=== Input data ===

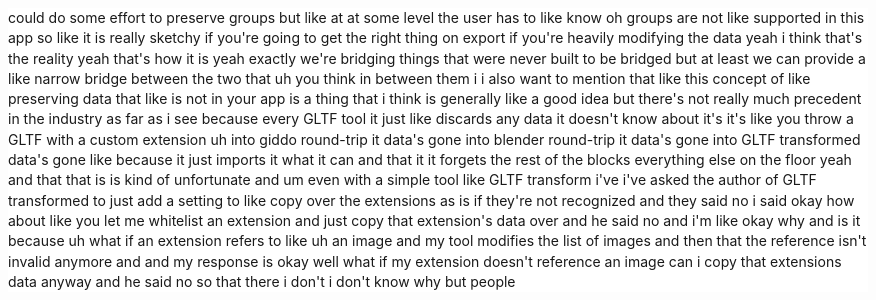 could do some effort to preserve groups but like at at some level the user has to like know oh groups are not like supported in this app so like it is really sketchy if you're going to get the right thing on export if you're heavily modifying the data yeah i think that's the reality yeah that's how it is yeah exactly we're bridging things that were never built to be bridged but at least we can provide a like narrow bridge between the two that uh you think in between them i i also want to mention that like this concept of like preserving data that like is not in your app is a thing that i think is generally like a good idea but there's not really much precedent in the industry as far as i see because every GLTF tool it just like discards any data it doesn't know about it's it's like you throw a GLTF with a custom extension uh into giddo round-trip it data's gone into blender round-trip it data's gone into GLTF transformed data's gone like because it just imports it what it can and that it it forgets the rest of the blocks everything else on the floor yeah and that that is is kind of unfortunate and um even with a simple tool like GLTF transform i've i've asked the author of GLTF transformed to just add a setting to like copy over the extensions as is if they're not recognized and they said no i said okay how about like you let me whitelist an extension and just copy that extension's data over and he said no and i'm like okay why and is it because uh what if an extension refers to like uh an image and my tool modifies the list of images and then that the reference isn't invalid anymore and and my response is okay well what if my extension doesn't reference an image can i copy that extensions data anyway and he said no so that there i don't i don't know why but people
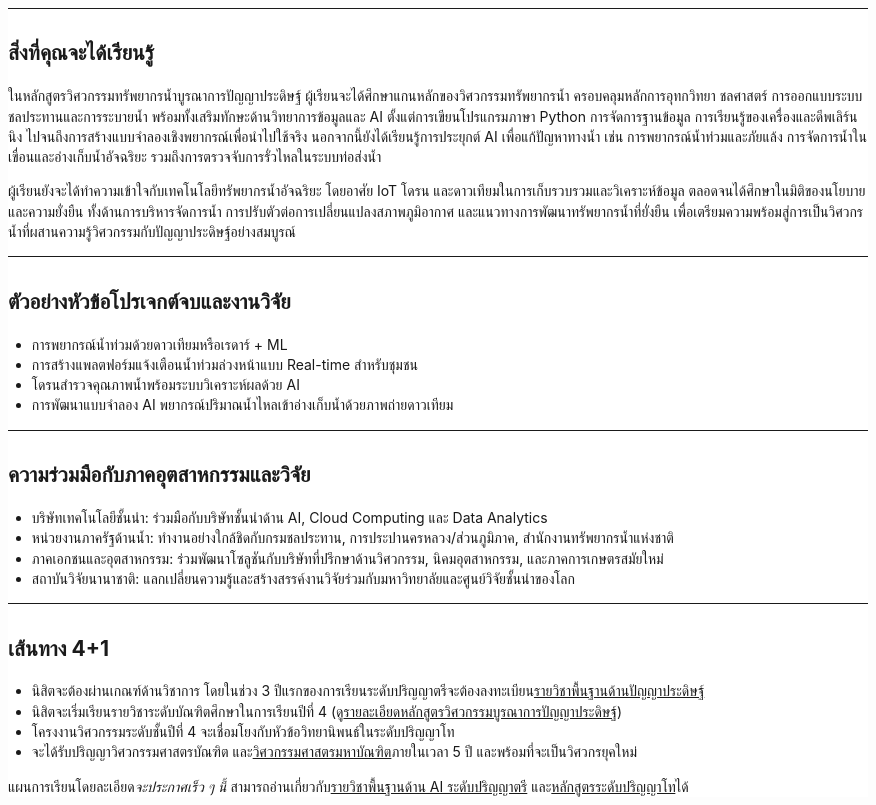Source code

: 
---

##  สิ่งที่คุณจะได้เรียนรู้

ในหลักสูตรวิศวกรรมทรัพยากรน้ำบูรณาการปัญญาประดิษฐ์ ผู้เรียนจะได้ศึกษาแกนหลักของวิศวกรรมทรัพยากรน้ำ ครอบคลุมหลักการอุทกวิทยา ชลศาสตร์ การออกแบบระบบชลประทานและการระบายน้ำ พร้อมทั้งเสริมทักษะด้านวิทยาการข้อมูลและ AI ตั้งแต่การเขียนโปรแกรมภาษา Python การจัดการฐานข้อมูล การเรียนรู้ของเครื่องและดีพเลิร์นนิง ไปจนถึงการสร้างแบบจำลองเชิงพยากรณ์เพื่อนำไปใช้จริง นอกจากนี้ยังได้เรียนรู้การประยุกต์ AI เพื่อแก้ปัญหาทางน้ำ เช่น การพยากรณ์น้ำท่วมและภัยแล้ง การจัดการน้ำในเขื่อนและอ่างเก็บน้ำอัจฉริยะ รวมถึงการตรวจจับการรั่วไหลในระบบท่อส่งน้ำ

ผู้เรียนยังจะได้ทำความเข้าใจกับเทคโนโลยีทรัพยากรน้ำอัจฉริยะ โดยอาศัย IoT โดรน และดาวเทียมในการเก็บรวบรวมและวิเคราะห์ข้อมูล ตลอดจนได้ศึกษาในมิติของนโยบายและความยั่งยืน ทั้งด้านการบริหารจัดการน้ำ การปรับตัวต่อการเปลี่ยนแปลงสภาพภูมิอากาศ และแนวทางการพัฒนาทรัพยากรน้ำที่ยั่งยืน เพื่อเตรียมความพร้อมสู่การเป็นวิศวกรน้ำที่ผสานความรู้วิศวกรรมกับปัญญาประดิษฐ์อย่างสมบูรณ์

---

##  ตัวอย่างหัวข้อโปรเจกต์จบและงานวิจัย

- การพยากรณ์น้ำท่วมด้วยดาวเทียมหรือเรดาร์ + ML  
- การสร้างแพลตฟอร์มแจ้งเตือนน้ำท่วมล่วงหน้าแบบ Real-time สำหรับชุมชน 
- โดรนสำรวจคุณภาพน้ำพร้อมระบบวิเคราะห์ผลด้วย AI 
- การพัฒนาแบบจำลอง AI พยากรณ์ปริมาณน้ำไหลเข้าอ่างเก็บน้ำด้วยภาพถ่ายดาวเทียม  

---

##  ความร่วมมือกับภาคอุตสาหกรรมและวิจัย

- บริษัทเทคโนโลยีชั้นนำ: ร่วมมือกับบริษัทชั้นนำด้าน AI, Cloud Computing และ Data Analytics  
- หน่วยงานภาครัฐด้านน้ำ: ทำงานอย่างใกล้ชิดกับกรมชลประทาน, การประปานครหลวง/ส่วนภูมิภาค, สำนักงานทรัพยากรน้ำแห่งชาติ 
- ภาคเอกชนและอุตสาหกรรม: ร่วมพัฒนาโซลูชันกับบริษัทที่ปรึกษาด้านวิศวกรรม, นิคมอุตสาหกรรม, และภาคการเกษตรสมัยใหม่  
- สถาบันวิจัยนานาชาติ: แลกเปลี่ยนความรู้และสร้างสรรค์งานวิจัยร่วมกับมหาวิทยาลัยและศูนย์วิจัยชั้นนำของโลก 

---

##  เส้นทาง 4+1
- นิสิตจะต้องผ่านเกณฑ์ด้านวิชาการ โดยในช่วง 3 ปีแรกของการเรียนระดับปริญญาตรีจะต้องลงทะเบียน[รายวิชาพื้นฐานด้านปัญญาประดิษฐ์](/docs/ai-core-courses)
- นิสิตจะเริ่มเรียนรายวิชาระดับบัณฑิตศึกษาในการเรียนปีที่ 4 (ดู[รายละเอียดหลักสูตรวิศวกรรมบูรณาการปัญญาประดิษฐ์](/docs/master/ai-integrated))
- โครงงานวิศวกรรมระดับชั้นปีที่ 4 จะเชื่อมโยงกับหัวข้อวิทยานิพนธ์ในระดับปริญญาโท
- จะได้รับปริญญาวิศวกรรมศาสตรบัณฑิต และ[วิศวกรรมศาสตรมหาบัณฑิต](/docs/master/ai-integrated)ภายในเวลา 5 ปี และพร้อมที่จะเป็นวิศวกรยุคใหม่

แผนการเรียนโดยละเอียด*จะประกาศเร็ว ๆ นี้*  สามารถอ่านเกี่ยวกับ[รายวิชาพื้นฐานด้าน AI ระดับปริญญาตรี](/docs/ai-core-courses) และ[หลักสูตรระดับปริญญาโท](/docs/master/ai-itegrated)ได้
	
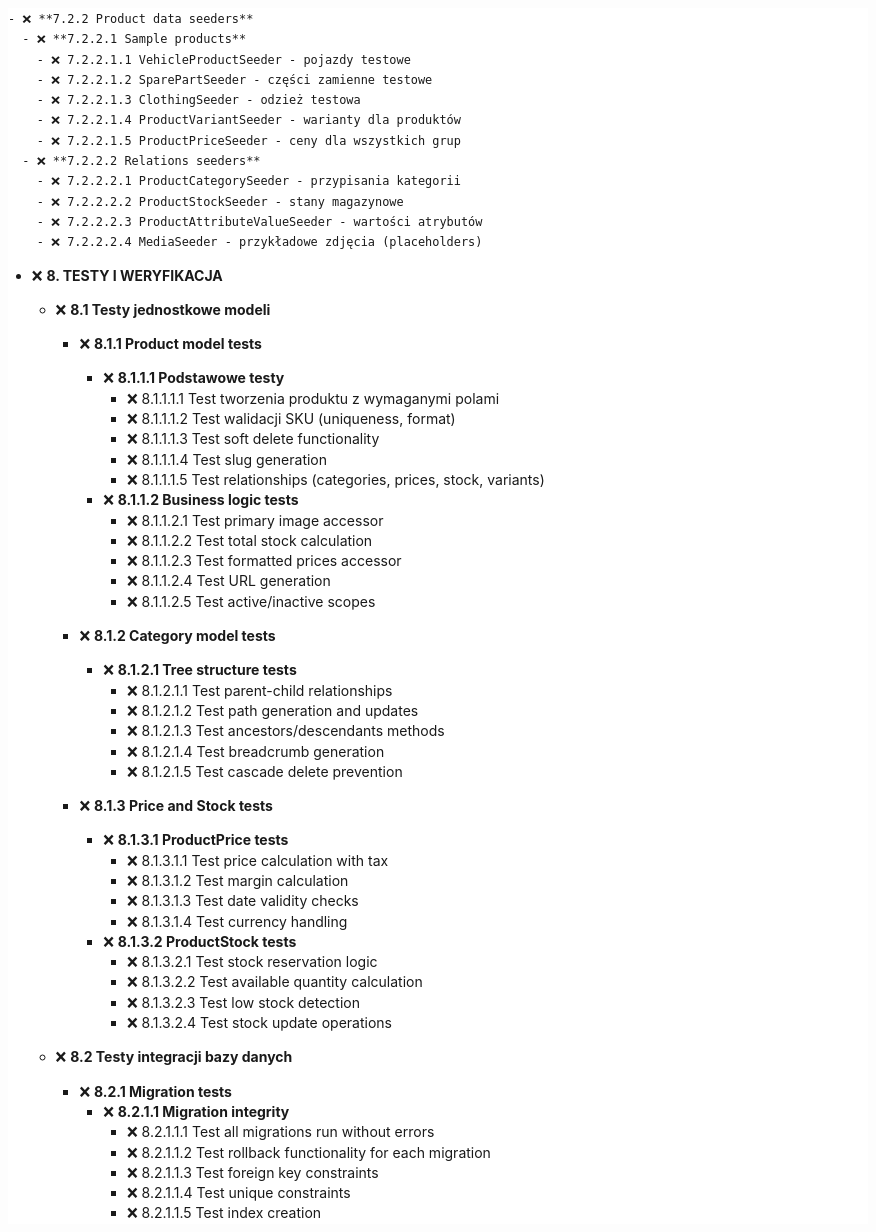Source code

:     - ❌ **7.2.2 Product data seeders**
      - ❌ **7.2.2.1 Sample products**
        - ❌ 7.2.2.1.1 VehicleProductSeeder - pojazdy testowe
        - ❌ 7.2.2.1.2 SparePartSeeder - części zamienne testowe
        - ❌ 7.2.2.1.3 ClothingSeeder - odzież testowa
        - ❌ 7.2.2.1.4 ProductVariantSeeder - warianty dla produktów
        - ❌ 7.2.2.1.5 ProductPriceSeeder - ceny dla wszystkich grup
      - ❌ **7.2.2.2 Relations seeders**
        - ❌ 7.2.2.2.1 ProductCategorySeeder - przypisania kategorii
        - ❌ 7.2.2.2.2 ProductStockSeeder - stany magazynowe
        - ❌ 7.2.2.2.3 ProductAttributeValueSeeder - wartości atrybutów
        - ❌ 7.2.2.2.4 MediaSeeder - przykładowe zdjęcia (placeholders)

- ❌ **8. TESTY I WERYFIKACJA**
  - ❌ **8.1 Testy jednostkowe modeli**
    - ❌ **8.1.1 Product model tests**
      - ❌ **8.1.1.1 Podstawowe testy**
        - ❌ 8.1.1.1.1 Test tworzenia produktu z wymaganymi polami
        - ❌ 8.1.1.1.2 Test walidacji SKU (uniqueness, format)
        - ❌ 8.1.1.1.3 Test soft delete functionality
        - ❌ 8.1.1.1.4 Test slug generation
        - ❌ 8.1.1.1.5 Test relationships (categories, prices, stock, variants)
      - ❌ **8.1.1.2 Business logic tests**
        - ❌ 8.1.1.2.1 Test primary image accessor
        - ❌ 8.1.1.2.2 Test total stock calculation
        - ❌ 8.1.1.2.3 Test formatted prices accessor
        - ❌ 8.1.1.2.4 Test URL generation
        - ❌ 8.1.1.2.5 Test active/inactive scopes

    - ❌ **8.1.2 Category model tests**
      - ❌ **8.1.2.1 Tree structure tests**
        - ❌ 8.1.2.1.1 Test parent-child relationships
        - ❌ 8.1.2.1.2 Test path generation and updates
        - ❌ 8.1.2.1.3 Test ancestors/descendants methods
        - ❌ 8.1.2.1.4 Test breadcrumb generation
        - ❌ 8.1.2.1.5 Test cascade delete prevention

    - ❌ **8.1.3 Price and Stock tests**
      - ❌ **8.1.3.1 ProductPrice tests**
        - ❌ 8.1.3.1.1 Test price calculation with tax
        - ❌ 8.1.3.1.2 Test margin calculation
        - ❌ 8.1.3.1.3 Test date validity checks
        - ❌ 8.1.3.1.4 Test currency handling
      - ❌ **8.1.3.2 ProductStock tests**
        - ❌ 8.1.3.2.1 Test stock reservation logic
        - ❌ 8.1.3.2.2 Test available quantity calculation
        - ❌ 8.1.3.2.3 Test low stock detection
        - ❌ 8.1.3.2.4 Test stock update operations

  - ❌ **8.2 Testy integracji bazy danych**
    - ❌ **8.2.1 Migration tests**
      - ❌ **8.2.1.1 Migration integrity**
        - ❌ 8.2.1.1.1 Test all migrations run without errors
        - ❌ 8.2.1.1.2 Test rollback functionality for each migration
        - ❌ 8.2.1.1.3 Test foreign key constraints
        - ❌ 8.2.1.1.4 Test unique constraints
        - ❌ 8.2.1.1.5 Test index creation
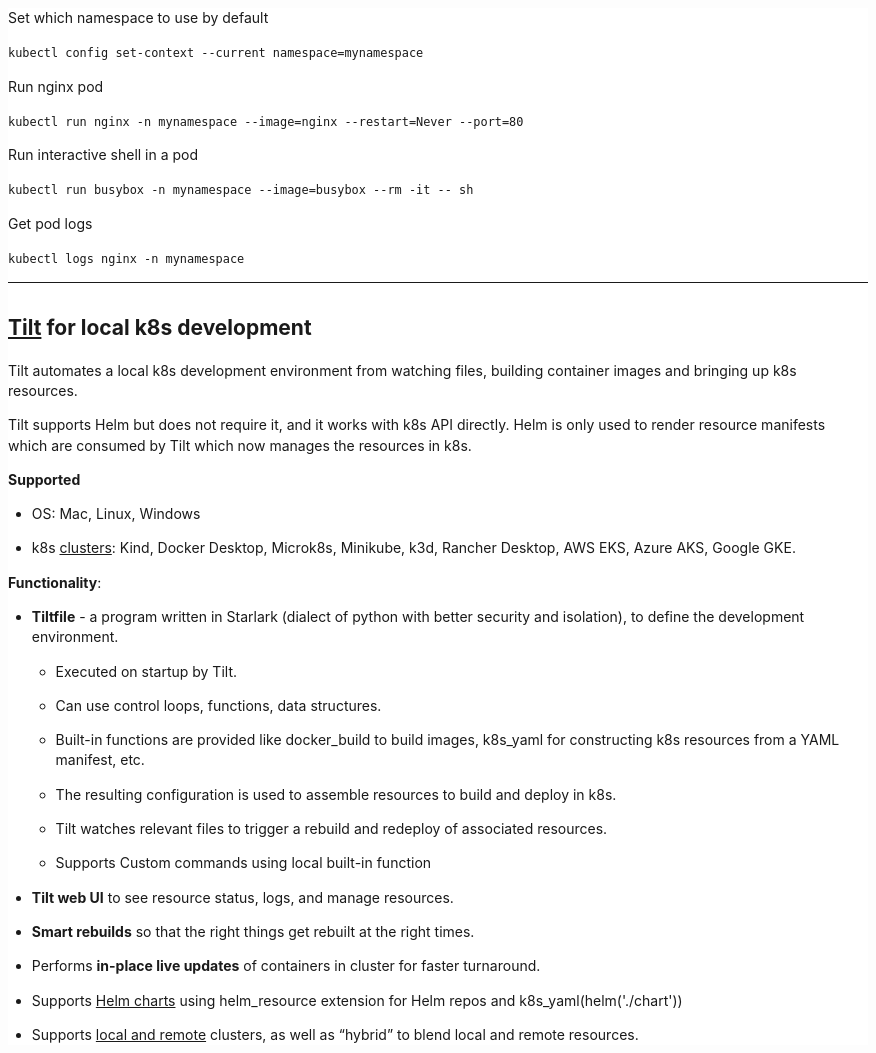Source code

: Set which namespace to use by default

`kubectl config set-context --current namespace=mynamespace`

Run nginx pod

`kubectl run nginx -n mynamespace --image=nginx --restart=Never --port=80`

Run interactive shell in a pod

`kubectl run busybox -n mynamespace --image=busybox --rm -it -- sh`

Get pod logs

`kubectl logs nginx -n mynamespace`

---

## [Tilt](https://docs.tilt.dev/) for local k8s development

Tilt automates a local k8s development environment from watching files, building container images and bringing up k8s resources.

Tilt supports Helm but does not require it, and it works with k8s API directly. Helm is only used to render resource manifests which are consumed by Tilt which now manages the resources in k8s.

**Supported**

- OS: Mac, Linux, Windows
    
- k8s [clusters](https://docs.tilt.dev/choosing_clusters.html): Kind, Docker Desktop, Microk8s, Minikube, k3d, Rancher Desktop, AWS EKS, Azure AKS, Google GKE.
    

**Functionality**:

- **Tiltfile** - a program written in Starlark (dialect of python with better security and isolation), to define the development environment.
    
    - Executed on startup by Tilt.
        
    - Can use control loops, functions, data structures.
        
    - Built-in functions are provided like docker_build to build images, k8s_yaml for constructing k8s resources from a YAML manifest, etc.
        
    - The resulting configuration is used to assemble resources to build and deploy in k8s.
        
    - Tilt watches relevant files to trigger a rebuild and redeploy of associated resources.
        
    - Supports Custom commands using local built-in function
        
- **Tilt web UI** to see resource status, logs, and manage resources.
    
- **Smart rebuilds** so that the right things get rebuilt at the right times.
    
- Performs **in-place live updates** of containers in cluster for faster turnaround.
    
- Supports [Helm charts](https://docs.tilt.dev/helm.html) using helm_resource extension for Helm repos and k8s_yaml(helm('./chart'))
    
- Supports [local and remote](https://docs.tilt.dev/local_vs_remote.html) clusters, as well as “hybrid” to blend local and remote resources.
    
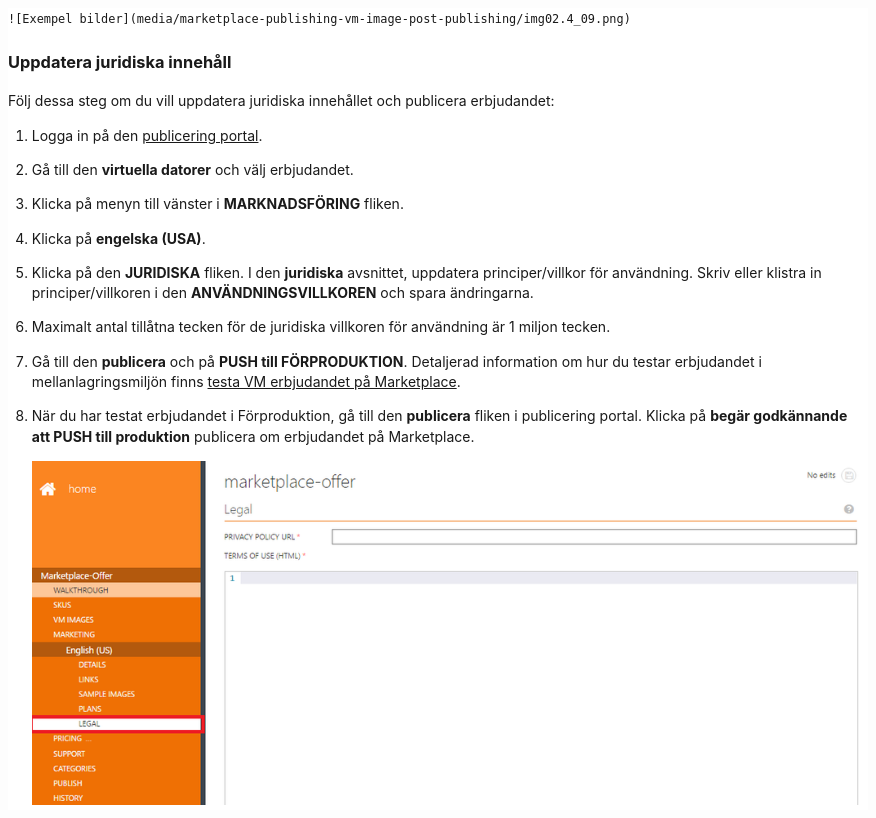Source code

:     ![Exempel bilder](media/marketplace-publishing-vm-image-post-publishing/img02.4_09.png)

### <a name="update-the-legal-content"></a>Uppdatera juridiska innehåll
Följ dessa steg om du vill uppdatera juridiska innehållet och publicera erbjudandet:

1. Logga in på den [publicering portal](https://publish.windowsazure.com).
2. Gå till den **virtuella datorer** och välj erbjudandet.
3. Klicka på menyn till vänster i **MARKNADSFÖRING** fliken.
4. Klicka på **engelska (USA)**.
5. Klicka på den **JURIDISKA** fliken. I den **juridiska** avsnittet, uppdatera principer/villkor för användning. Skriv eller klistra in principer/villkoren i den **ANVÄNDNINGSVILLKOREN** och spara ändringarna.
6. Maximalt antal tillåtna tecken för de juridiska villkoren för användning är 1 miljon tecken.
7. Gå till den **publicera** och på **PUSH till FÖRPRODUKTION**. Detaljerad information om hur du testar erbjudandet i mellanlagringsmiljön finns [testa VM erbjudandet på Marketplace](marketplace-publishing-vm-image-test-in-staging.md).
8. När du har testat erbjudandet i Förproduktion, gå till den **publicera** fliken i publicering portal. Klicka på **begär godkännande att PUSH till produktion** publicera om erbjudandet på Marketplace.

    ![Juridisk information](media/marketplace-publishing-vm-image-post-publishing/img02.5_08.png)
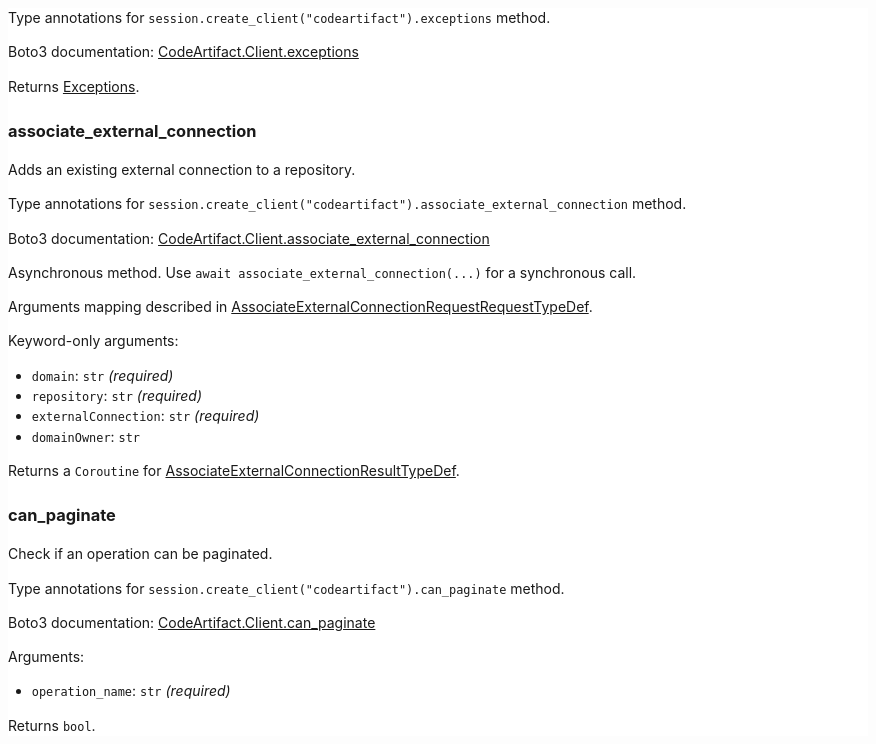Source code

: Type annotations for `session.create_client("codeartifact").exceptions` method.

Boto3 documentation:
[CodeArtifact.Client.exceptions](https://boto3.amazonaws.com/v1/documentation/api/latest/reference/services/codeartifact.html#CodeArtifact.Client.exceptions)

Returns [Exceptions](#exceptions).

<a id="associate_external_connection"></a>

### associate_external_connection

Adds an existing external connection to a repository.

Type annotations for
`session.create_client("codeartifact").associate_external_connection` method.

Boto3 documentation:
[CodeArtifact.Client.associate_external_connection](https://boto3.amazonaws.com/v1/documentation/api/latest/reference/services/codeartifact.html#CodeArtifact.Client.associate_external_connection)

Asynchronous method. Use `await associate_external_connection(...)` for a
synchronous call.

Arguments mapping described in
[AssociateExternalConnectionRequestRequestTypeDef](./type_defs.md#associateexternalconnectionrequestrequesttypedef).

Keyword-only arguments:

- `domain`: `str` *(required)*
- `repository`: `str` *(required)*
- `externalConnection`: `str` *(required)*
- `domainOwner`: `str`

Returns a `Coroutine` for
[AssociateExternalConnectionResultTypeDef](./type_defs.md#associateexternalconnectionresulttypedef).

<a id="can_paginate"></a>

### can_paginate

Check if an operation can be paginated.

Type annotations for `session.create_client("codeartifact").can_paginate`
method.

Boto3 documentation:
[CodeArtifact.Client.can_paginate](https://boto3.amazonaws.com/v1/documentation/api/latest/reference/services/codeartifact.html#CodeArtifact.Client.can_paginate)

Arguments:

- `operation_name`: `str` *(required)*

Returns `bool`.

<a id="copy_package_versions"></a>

===

■ Work instruction
Look above for the line with "- ❌ 7.2.2.2.3" and the line with "- ❌ 8.1.2.1.2", and reproduce exactly those two lines plus every line between, nothing more.

■ Output
        - ❌ 7.2.2.2.3 ProductAttributeValueSeeder - wartości atrybutów
        - ❌ 7.2.2.2.4 MediaSeeder - przykładowe zdjęcia (placeholders)

- ❌ **8. TESTY I WERYFIKACJA**
  - ❌ **8.1 Testy jednostkowe modeli**
    - ❌ **8.1.1 Product model tests**
      - ❌ **8.1.1.1 Podstawowe testy**
        - ❌ 8.1.1.1.1 Test tworzenia produktu z wymaganymi polami
        - ❌ 8.1.1.1.2 Test walidacji SKU (uniqueness, format)
        - ❌ 8.1.1.1.3 Test soft delete functionality
        - ❌ 8.1.1.1.4 Test slug generation
        - ❌ 8.1.1.1.5 Test relationships (categories, prices, stock, variants)
      - ❌ **8.1.1.2 Business logic tests**
        - ❌ 8.1.1.2.1 Test primary image accessor
        - ❌ 8.1.1.2.2 Test total stock calculation
        - ❌ 8.1.1.2.3 Test formatted prices accessor
        - ❌ 8.1.1.2.4 Test URL generation
        - ❌ 8.1.1.2.5 Test active/inactive scopes

    - ❌ **8.1.2 Category model tests**
      - ❌ **8.1.2.1 Tree structure tests**
        - ❌ 8.1.2.1.1 Test parent-child relationships
        - ❌ 8.1.2.1.2 Test path generation and updates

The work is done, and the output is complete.